Getting over no and moving past rejection
The entertainment industry is filled with rejection. Big Tech is filled with rejection (see: recent layoffs). In fact, all industries are filled with rejection. You know this. But that doesn’t make it any easier when it happens to you.
If you’ve recently been rejected from a job, a dream, a person, or a situation, I feel for you. I’m bummed on your behalf. I can only imagine how you feel.
But if you were recently rejected, I’m also very proud of you. Proud? Yes, proud. You put yourself in a situation where you could be rejected. This takes courage. You’re putting yourself out there. And no matter the sector, putting yourself out there is your job. The amount of times I’ve been told “no,” the amount of times I’ve been rejected, the amount of times I’ve been turned away could fill, as they say, volumes. And if I’m living (which, by all accounts, I AM!), there will be more rejections in store around the corner.

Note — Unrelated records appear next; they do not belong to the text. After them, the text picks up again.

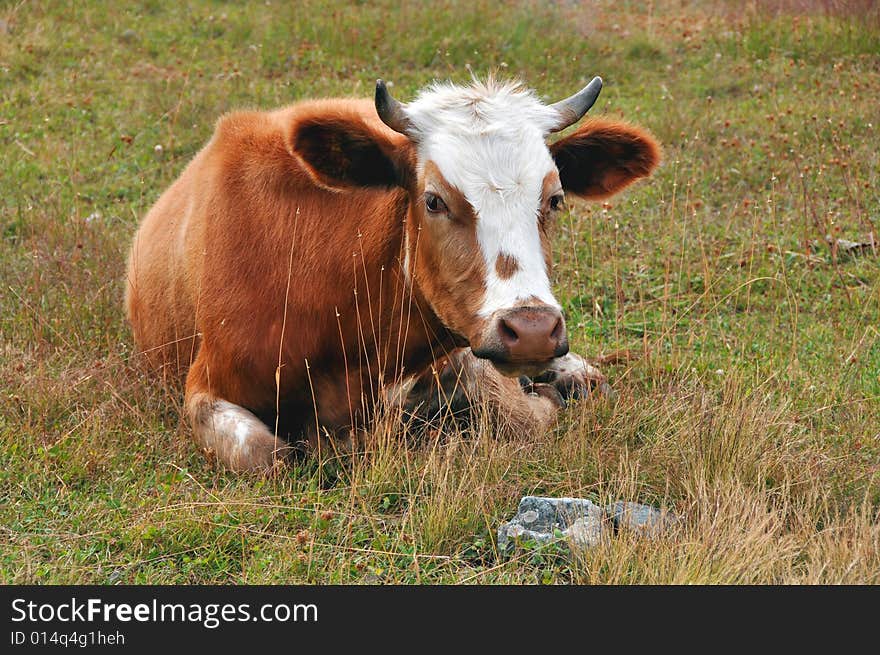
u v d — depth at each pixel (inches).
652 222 510.9
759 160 562.9
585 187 319.0
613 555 254.5
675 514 279.1
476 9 797.9
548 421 346.0
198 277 339.9
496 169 271.9
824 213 502.6
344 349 318.0
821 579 249.9
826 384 361.4
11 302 420.2
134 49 722.8
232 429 315.6
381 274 306.8
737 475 288.8
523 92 297.9
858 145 577.3
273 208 324.2
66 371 358.0
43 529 277.1
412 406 338.3
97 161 573.6
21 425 328.5
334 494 299.4
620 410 336.5
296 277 317.7
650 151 309.4
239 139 342.0
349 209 312.5
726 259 477.1
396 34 754.8
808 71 703.1
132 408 336.5
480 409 340.2
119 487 300.0
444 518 273.7
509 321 258.5
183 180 388.5
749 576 247.3
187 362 365.7
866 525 263.7
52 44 701.9
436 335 307.1
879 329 411.2
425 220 281.7
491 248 269.0
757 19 780.6
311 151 292.2
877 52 722.2
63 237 477.7
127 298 407.2
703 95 681.0
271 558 263.9
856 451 315.6
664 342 410.3
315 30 751.7
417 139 286.4
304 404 331.0
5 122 582.6
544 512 275.3
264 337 321.4
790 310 416.8
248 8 807.1
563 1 859.4
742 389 353.7
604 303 447.5
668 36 791.1
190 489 299.4
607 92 692.1
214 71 697.0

The solution is to receive enough “yeses” to offset every “no”
In her book, Thinking in Bets, Annie Duke compares life to being more like poker than chess. In life, there is no chessboard (not to be confused with “cheeseboard,” which is muy delicious). In life, there are no absolute Kings and Queens that hold all of the power. And in life, knights certainly don’t move in an “L” shape, at least, not that I’ve seen. Rather, life is a game of probabilities. Everything is a bet and nothing is fully guaranteed.
Except (and accept) one: rejection
I’ve known a few people who track their rejections. If this works for you, you do you. This doesn’t work for me. Instead, I remind myself that there are a LOT of “nos” on the road to every “yes.” And as I rush toward more “nos,” when I receive a hard-won “yes,” I pat myself on the back with a little more gusto. I remind myself…
You went through a lot of “nos” to get here
Once upon a time I trained with a voice actor who gave me the following advice. He told me that whenever he auditions or applies for something or puts himself out there or asks for something he deeply wants or does something brave, etc. he says to himself:
"This or something better is now happening for me."
This or something is now happening for you, also. In other words, on the other side of every no, something better is on the way. And the more “nos” you receive, the more other-sides you have.
No rejection
I’m telling you this because it’s advice that I need to be reminded of, also. Being rejected sucks. It hurts. But it doesn’t have to define you.
When I was in LA, I got so frustrated by all of “nos” and “waits” that I left. Sure, I was hotheaded, but it was also something I needed to do. I needed to get my head right. Interestingly, when I decided to leave, I was the one saying, “no.” I was the one saying, “not like this.”
Following the yes
Exclusivity is a game to create scarcity to drive arbitrary or perceived value. Don’t let that game creep into your self-worth. It has no place there.
Keep going
If you’re reading this, I’m very proud of you. Listen to everything. Do as much as you can. Ask yourself: what do YOU like? What do you dislike? And why? Find your own sound, your own style, and your own sensibility. Judy Greer was once told that she’d never work if she didn’t get rid of her midwest accent (you can hear her story on this episode of WTF with Marc Maron). Also interestingly, she started getting cast BECAUSE of it.
You define your worth, not rejection
You are so much more than the way you sound, what you do, and, of course, any “no” or rejection. Coincidentally, you are so much more than any “yes” either. Both “yes” and “no” can be traps if you let them.